Я не задавал никаких вопросов, да их, собственно, и не требовалось задавать, и без того все было ясно: никто из них и рядом не стоял с настоящим механиком. Они слабо разбирались, а вернее, совсем не разбирались в двигателях, и меньше всего в двигателях машин американских марок, владельцы которых были основными, если не единственными, клиентами. Один парень был токарем, чем объяснялось присутствие токарного станка в гараже для расточки, как уверяли они, поршней. Очень скоро я убедился, что токарный станок действительно предназначался для расточки, но только газовых баллонов, чтобы можно было приладить к ним запал и бикфордов шнур.
Для недавно прибывших французов франко-венесуэльский гараж занимался ремонтом автомобилей. А вот по заказу венесуэльского финансиста там делались бомбы для golpe.[22] Меня это не слишком устраивало.
– К черту! Объясните мне, пожалуйста, для кого и против кого вся эта затея?
Однажды вечером, при свете лампы, я доставал своими расспросами трех французов, в то время как их жены и малыш крепко спали.
– Не нашего это ума дело. Мастерим горшки для Алехандро – значит так и надо, дорогой друг.

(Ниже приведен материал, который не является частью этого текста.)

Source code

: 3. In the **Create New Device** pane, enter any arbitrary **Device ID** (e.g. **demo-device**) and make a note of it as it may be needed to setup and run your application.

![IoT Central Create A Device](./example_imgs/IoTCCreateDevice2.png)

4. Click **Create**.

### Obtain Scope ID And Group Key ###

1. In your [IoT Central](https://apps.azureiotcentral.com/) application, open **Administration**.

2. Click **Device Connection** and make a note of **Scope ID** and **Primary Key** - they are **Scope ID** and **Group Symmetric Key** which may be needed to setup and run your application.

– Для вас, может, так и надо, а я должен знать.
– Зачем? Получаешь жирный кусок, живешь припеваючи, что тебе еще?
– Так-то оно так – припеваючи, но не забывайте: я чувствую себя здесь не так, как вы. В этой стране я нашел приют, мне дали свободу и оказали доверие.
Моя болтовня, да еще в моем положении, их просто ошарашила. Они прекрасно знали, что́ творилось у меня в голове, и про мою навязчивую идею тоже; я им обо всем рассказал. Только не заикнулся о последнем деле с ломбардом. Они стали приводить свои доводы:
– На этом перевороте, если он удастся, ты сможешь заработать всю необходимую сумму для осуществления своего плана. И даже больше. Что же касается нас, то, право, мы тоже не собираемся всю жизнь торчать в этом гараже. Нам также не до смеха, но о том, чтобы зарабатывать такие деньги, не успев прибыть в Южную Америку, мы могли только мечтать. Подумай хорошенько!